● **Your objective**
Take the lines from the head of the listing through the one bearing "[993,255,1090,273] [600,284,930,304] precess" and copy them exactly, leaving every picture out.

● **Task material**
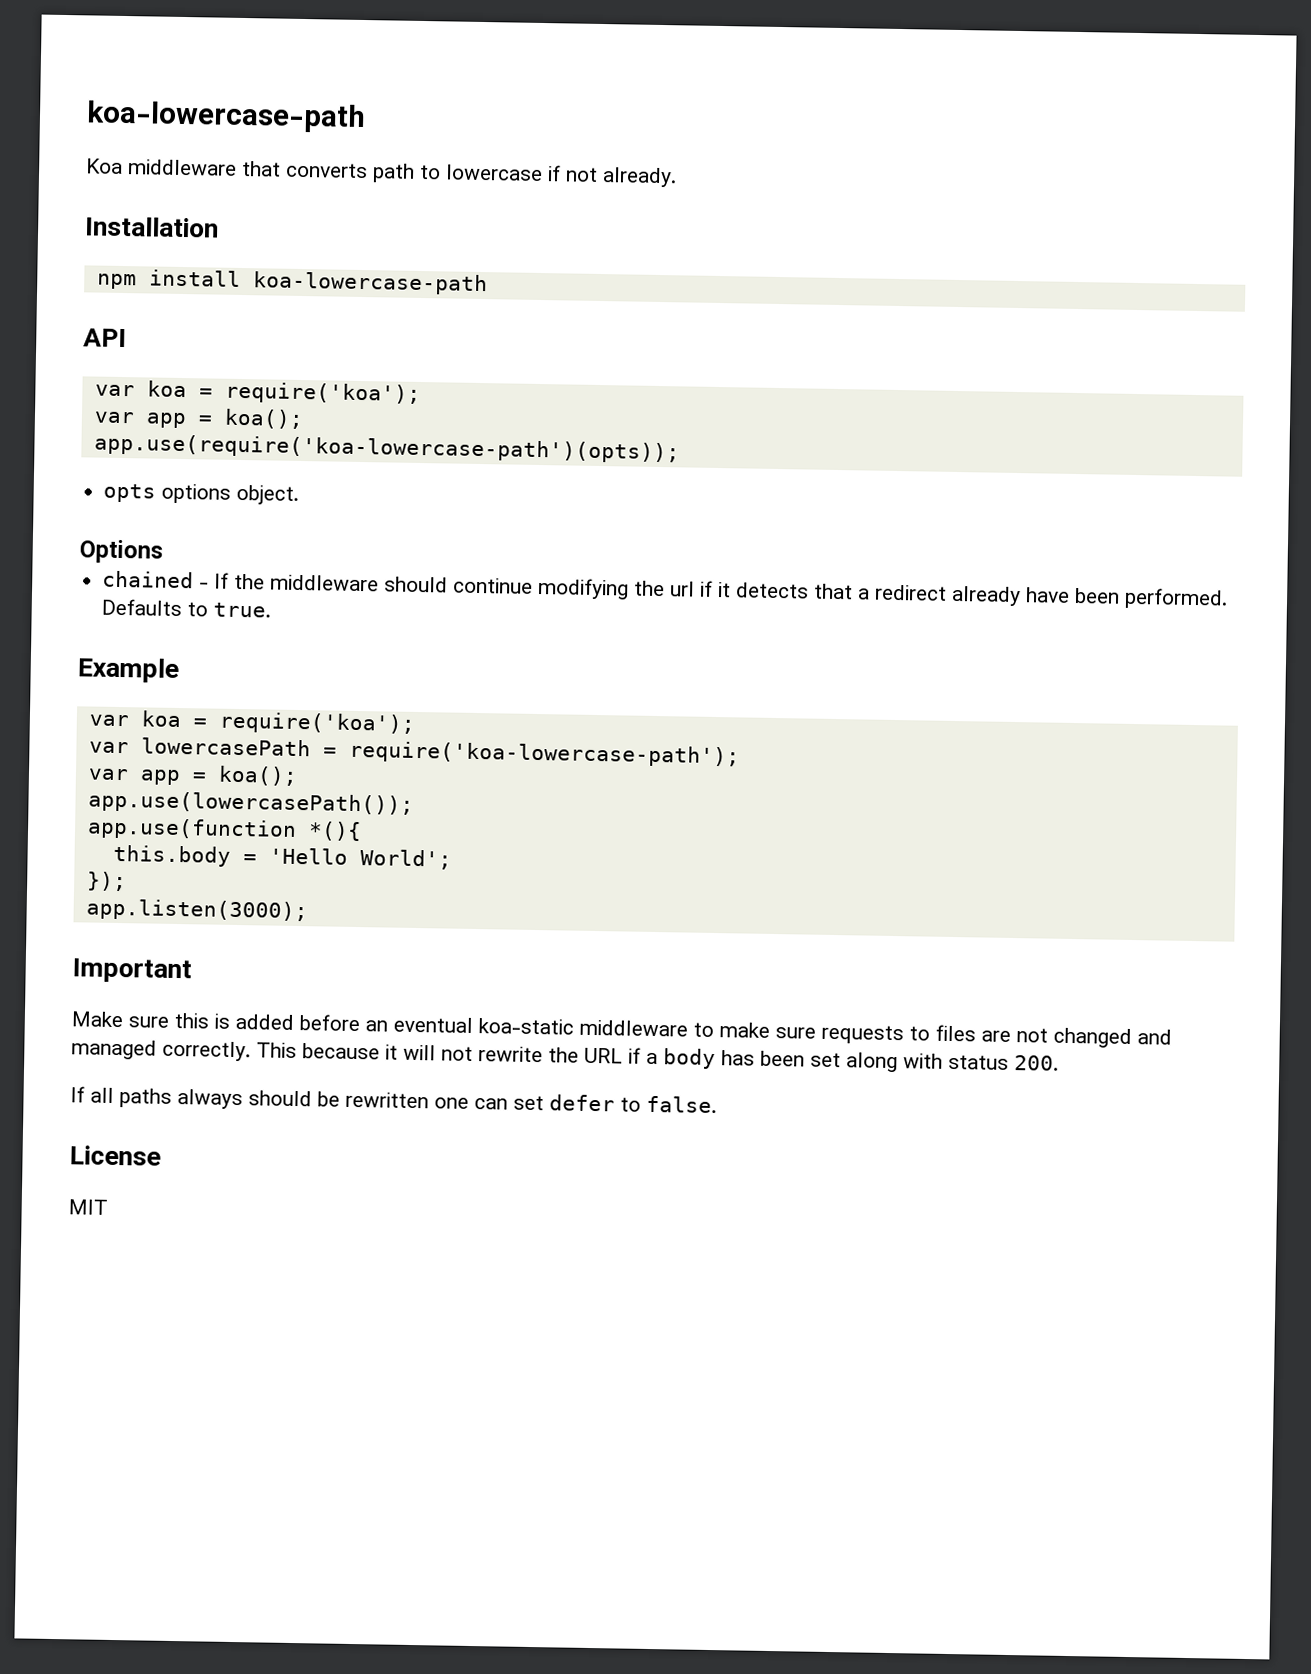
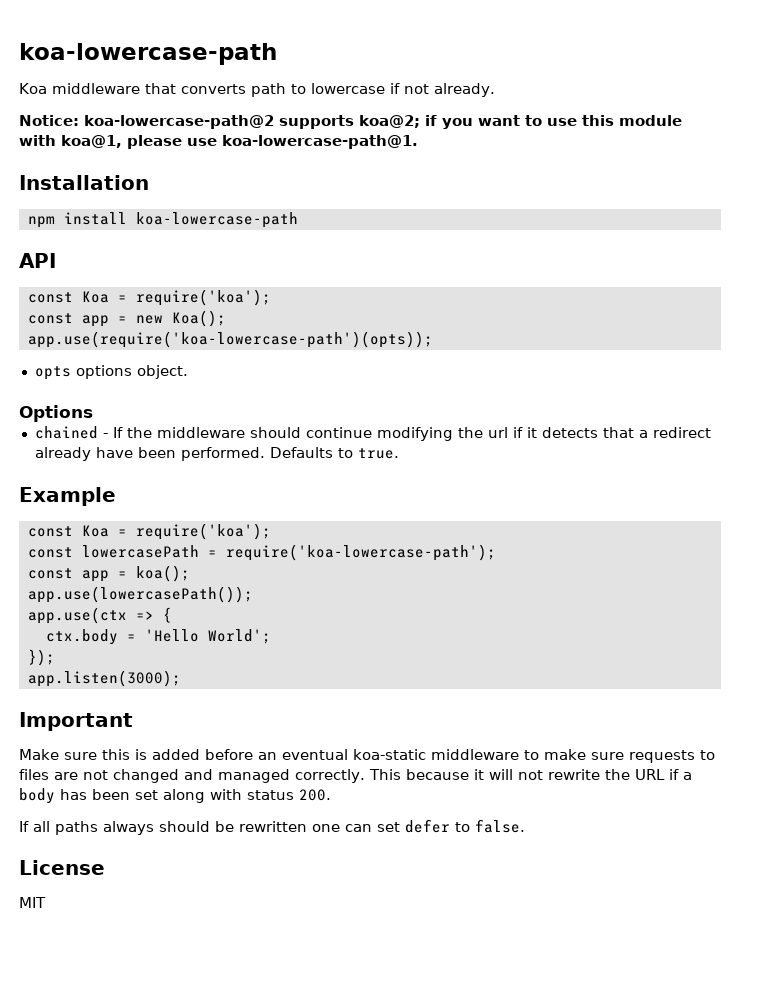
(677, 177) none -> [19,115,682,129] [19,135,418,149] // Notice: koa-lowercase-path@2 supports koa@2; if you want to use this module with koa@1, please use koa-lowercase-path@1.
[94,380,421,405] [93,408,304,430] var koa = require('koa'); // var app = koa(); -> [27,289,271,306] [27,310,226,327] const Koa = require('koa'); // const app = new Koa();
[88,710,416,735] [88,741,129,754] var koa = require('koa'); // var -> [27,523,271,540] [27,547,73,558] const Koa = require('koa'); // const
[87,768,129,781] var -> [27,568,73,579] const
[86,817,362,842] [112,844,231,867] app.use(function *(){ // this.body -> [27,607,172,624] [45,629,118,645] app.use(ctx => { // ctx.body

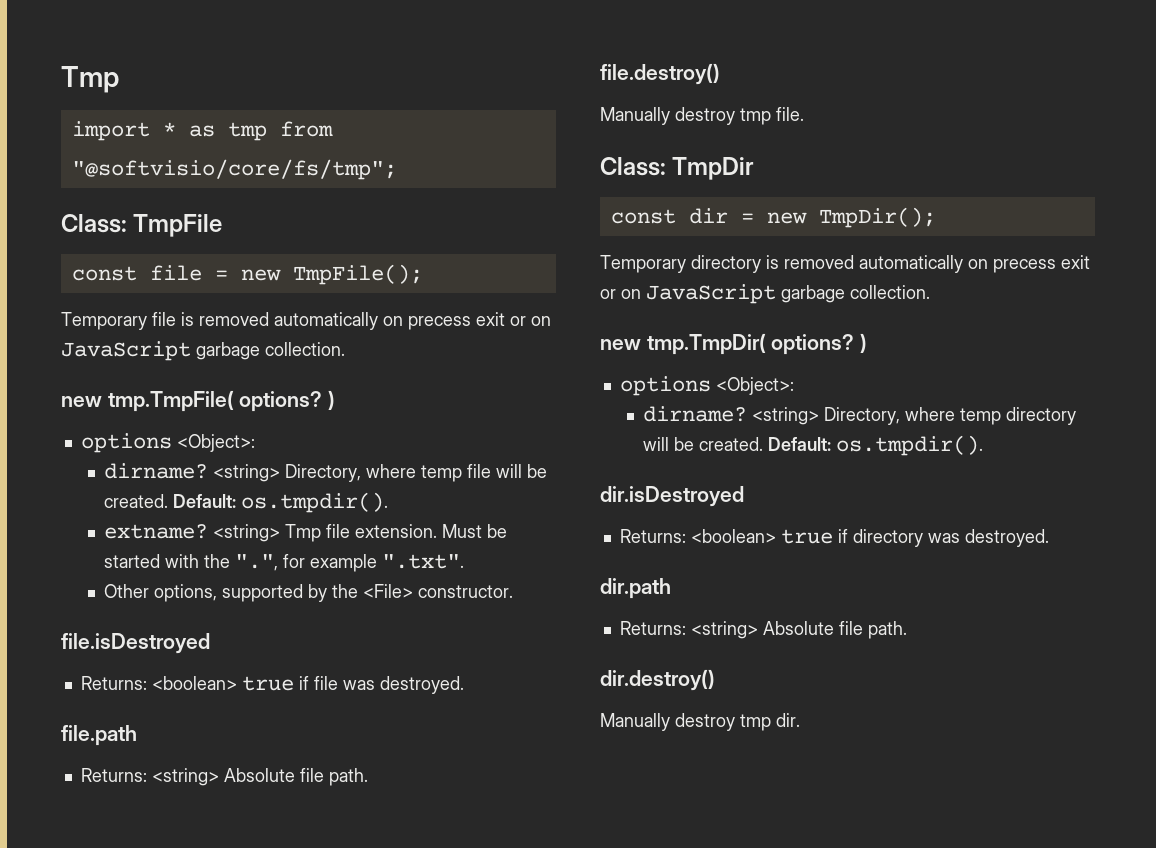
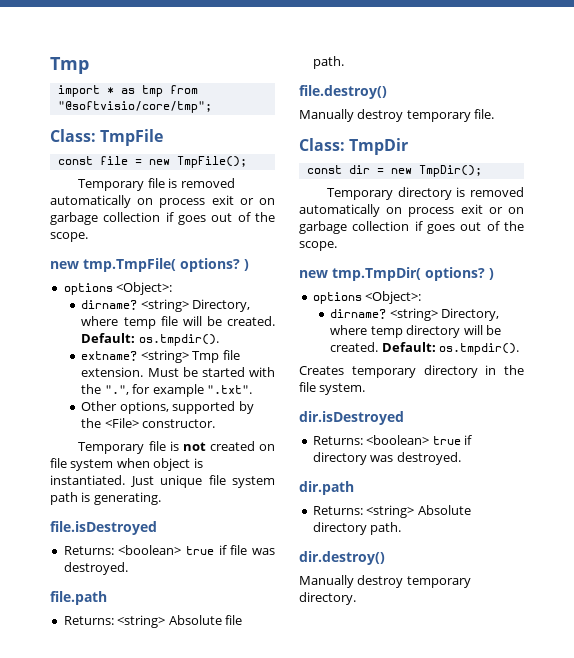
[71,159,397,180] "@softvisio/core/fs/tmp"; -> [57,101,212,113] "@softvisio/core/tmp";
[408,312,551,330] [61,341,345,361] precess exit or on JavaScript garbage collection. -> [159,195,275,208] [50,212,275,225] [50,232,88,242] process exit or on garbage collection if goes out of the scope.
(513, 591) none -> [78,441,275,454] [50,458,203,471] [50,475,275,488] [50,492,161,505] // Temporary file is not created on file system when object is instantiated. Just unique file system path is generating.
[740,108,771,125] tmp -> [406,110,471,122] temporary
[993,255,1090,273] [600,284,930,304] precess exit or on JavaScript garbage collection. -> [408,204,524,217] [299,221,524,234] [299,241,337,251] process exit or on garbage collection if goes out of the scope.
(983, 445) none -> [299,365,524,378] [299,382,366,395] // Creates temporary directory in the file system.
[838,621,863,635] file -> [312,522,367,535] directory
[740,713,800,731] tmp dir. -> [406,576,471,588] [299,592,356,605] temporary directory.

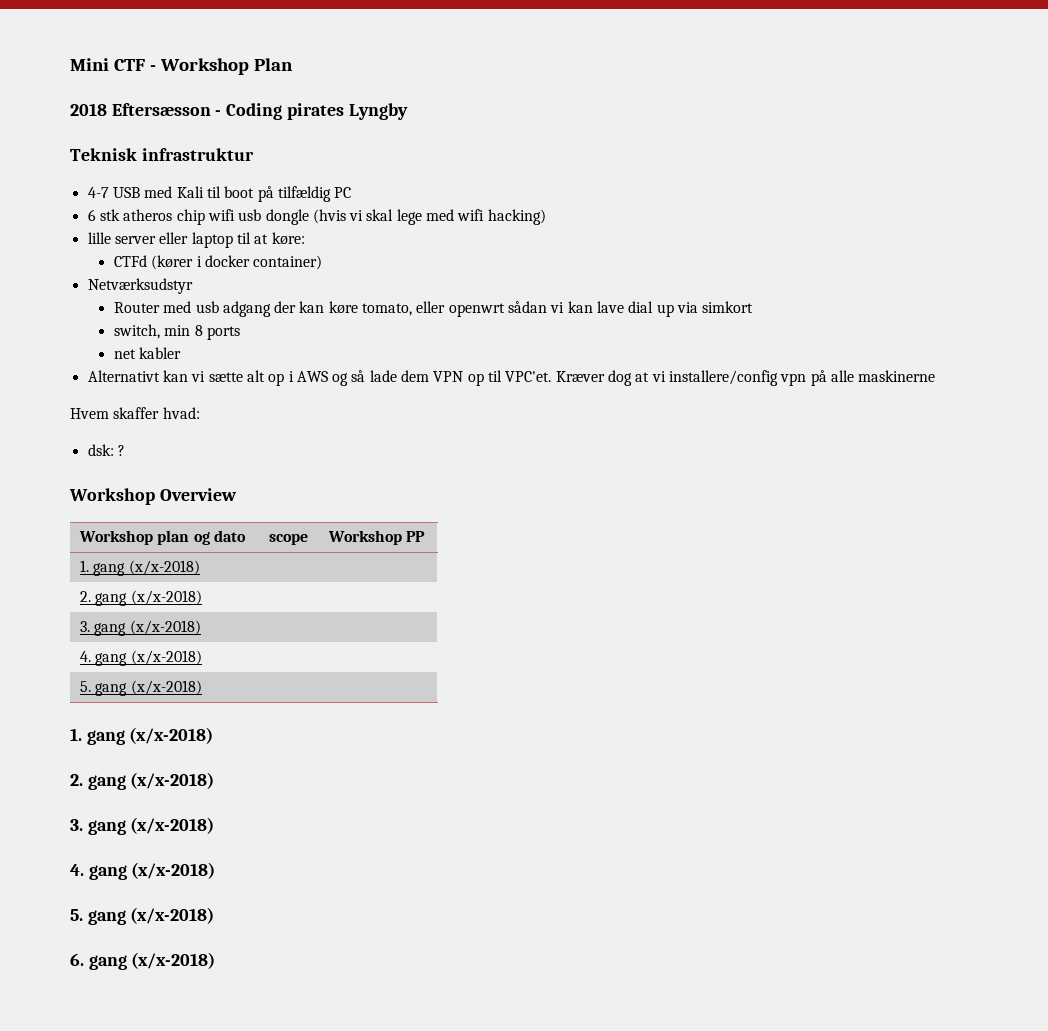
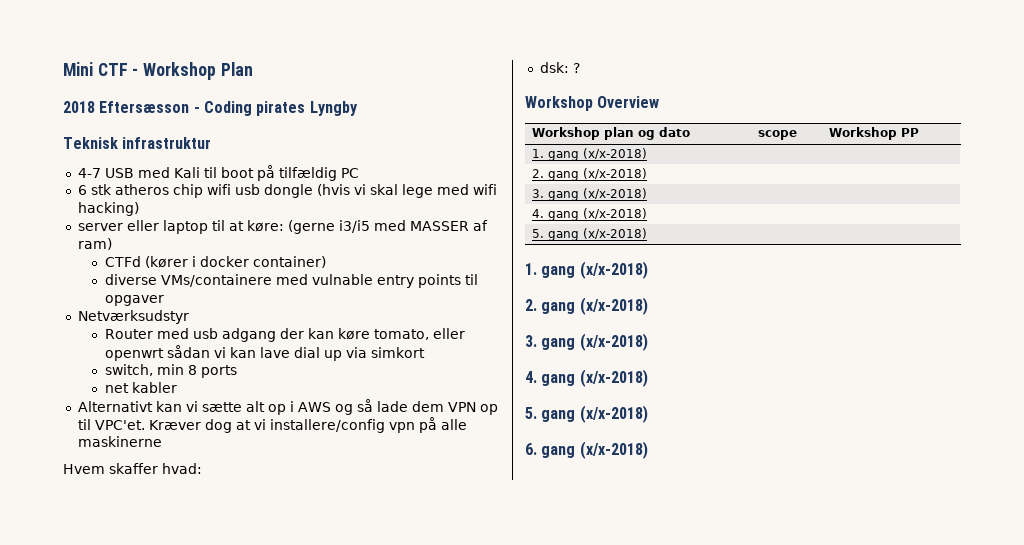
[87,232,111,244] lille -> (139, 209) none
(305, 238) none -> [287,220,488,234] [77,238,112,250] (gerne i3/i5 med MASSER af ram)
(323, 262) none -> [104,274,478,288] [104,295,164,306] // diverse VMs/containere med vulnable entry points til opgaver

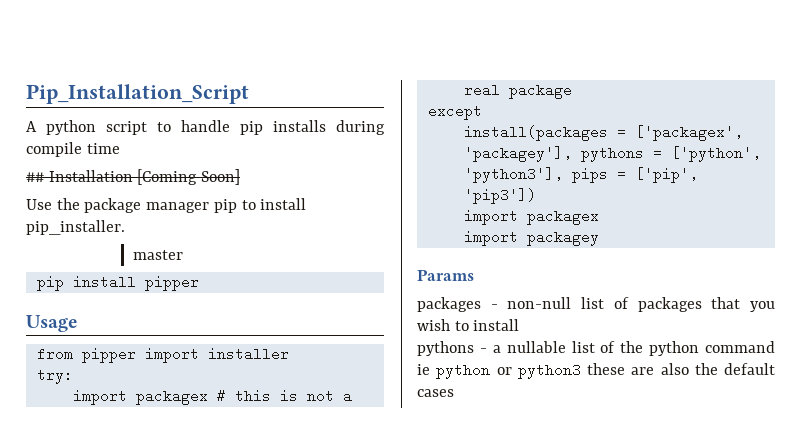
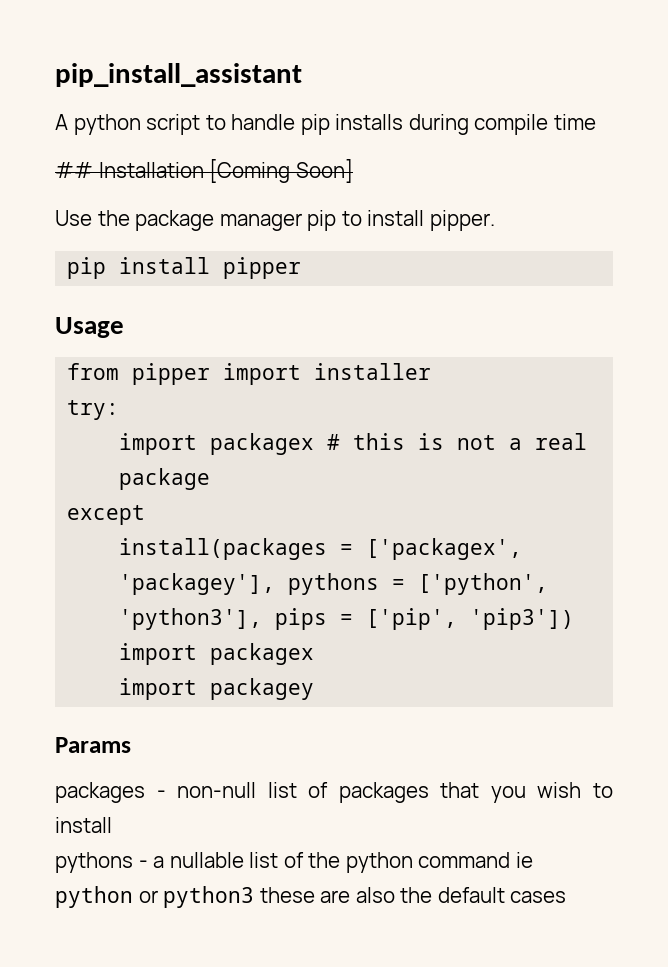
[26,84,249,104] Pip_Installation_Script -> [55,63,302,87] pip_install_assistant
[26,220,125,235] [133,250,184,260] pip_installer. // master -> [429,210,495,231] pipper.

● **Answer box**
(677, 177) none -> [19,115,682,129] [19,135,418,149] // Notice: koa-lowercase-path@2 supports koa@2; if you want to use this module with koa@1, please use koa-lowercase-path@1.
[94,380,421,405] [93,408,304,430] var koa = require('koa'); // var app = koa(); -> [27,289,271,306] [27,310,226,327] const Koa = require('koa'); // const app = new Koa();
[88,710,416,735] [88,741,129,754] var koa = require('koa'); // var -> [27,523,271,540] [27,547,73,558] const Koa = require('koa'); // const
[87,768,129,781] var -> [27,568,73,579] const
[86,817,362,842] [112,844,231,867] app.use(function *(){ // this.body -> [27,607,172,624] [45,629,118,645] app.use(ctx => { // ctx.body

[71,159,397,180] "@softvisio/core/fs/tmp"; -> [57,101,212,113] "@softvisio/core/tmp";
[408,312,551,330] [61,341,345,361] precess exit or on JavaScript garbage collection. -> [159,195,275,208] [50,212,275,225] [50,232,88,242] process exit or on garbage collection if goes out of the scope.
(513, 591) none -> [78,441,275,454] [50,458,203,471] [50,475,275,488] [50,492,161,505] // Temporary file is not created on file system when object is instantiated. Just unique file system path is generating.
[740,108,771,125] tmp -> [406,110,471,122] temporary
[993,255,1090,273] [600,284,930,304] precess exit or on JavaScript garbage collection. -> [408,204,524,217] [299,221,524,234] [299,241,337,251] process exit or on garbage collection if goes out of the scope.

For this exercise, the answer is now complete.